[Extrait du document]
━━━━━━━━━━━━━━━━━━━━━━━━━━━━━━
Dans ce climat de psychose et de paranoïa, trois adolescents, Tata, Benito et Balard assistent au crash d’une Mercedes une nuit dans un quartier de Libreville. Le conducteur est tué sur le coup. Dans les décombres encore fumantes du véhicule, ils aperçoivent une mallette bourrée de billets CFA. Mais ce n’est pas tout…Il y a également des enveloppes contenant des clichés du Président de la République et pas n’importe lesquelles… Si vous pensez à ce que je pense, hé bien, vous vous fourvoyez. Monnayer ces photos contre un sacré paquet de fric, voilà l’idée qui germe quasi spontanément dans l’esprit des trois jeunes gens.
Ailleurs, d’autres jeunes, Kader, Poupon et Pepito décident de braquer Li Chang, un homme d’affaires chinois qui vient de retirer à la banque une grosse somme cash pour la paie mensuelle de son personnel. Le braquage tourne au carnage. Kader et Poupon restent allongés sur le bitume tandis que Pepito abat le Chinois avant de prendre la fuite avec les trente millions de CFA contenus dans la mallette.
Janis Otsiemi dresse un portrait sans concession de son pays. Un scanner au scalpel. Tout y passe : croyances, superstitions, corruption littéralement à tous les étages, prostitution, une atmosphère délétère à tous niveaux de pouvoir. C’est tout bonnement édifiant. Vous me direz, à juste titre sans doute, que ce que décrit Janis Otsiemi n’est pas spécifique au Gabon et que nombre de pays africains souffrent des mêmes maux. Mais précisément l’auteur est un enfant du pays et cela lui confère le droit de porter ce regard à la fois tendre et acéré, notamment sur l’économie « Comme partout en Afrique, la Chine était devenue le premier partenaire du Gabon après la France, l’ancienne puissance colonisatrice. Une certaine françafrique version chinoise s’était mise en place. », et la politique « …s’est tenue une cérémonie secrète dans la salle du palais des congrès de la Cité de la Démocratie. C’est au cours de cette réunion que Papa Roméo s’est fait introniser à la fois grand maître de la Loge nationale du Gabon et du Grand Rite équatorial. » On croit rêver, non ? Et pourtant…
Ce qui est formidable quand on lit ces voleurs de sexe, c’est la légèreté qui s’en dégage. C’est pourtant bien noir. Est-ce un art de vivre, une sorte de résignation, un certain fatalisme ou désenchantement ? Le sentiment que le temps passe et que jamais rien ne change ? Comme le dit l’auteur dans un entretien accordé à Afrolivresque, « Le Gabon est un pays malade de ses élites. Car depuis plus une trentaine d’années, la classe politique ne s’est pas renouvelée. Ceux qui s’opposent aujourd’hui au président Ali Bongo élu président de la République en 2009 sont pour la plupart issu du Parti Démocratique Gabonais (PDG) créé en 1968 par le défunt président Omar Bongo. Et j’ai bien peur que la prochaine élection présidentielle prévue en 2016 ne soit qu’un remake de celle qui s’est déroulée en aout 2009 car elle n’a pas permis de solder l’héritage d’Omar Bongo. »
━━━━━━━━━━━━━━━━━━━━━━━━━━━━━━
[Segment de données]
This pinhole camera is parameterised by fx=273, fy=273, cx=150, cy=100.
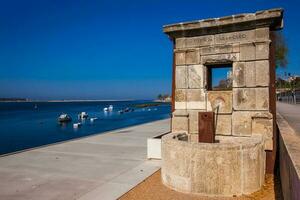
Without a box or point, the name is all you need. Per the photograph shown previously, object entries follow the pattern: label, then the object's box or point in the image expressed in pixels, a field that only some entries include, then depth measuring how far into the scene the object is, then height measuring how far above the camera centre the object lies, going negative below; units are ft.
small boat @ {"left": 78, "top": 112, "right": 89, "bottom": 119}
━━━━━━━━━━━━━━━━━━━━━━━━━━━━━━
[Questions sur l'extrait]
1 – Dans l'extrait consacré au roman de Janis Otsiemi, quelle somme Pepito emporte-t-il en prenant la fuite ?
2 – Recopiez le passage de l'extrait consacré au roman de Janis Otsiemi compris entre « Ailleurs, d’autres jeunes, Kader, Poupon » et « dans la mallette. », bornes incluses.
3 – Poursuivez l'extrait consacré au roman de Janis Otsiemi à partir de l'endroit où il s'arrête.

[Réponses aux questions]
1 – Il emporte trente millions de CFA, contenus dans la mallette.

2 –
Ailleurs, d’autres jeunes, Kader, Poupon et Pepito décident de braquer Li Chang, un homme d’affaires chinois qui vient de retirer à la banque une grosse somme cash pour la paie mensuelle de son personnel. Le braquage tourne au carnage. Kader et Poupon restent allongés sur le bitume tandis que Pepito abat le Chinois avant de prendre la fuite avec les trente millions de CFA contenus dans la mallette.

3 –
Ce qui est aussi exceptionnel chez cet auteur, c’est cette verve, cette langue à la fois poétique, argotique qui touche en plein cœur. Une langue imagée à la capacité d’évocation exceptionnelle. Des expressions comme « Y a pas à monter et à descendre », « Ce n’est pas une journée pour mourir avec des cheveux noirs » et tant d’autres donnent au récit une saveur incomparable.
Les habitués retrouveront des personnages déjà présents dans les précédents polars de l’auteur : les policiers Koumba et Owoula, les gendarmes Boukinda et Envame. Au Gabon, un solide antagonisme existe entre policiers et gendarmes, les premiers étant les parents pauvres et devant composer avec des locaux vétustes et du matériel obsolète, les seconds choyés par le pouvoir car supposés défendre le territoire national, entendez assurer la protection du président.
Pour conclure cette chronique, je cite volontiers Cheikh Hamidou Kane, grand écrivain sénégalais, auteur de L’aventure ambiguë (1961), livre majeur de la littérature africaine : « …Nos États africains sont aujourd’hui des semblants d’États, avec des semblants de Parlement, des semblants d’armée…Ce n’est plus la faute de la colonisation, c’est la nôtre. Nous avons remplacé le pouvoir par l’illusion du pouvoir : difficile de voir la différence quand on vit dans un palais de marbre et de dorures ! »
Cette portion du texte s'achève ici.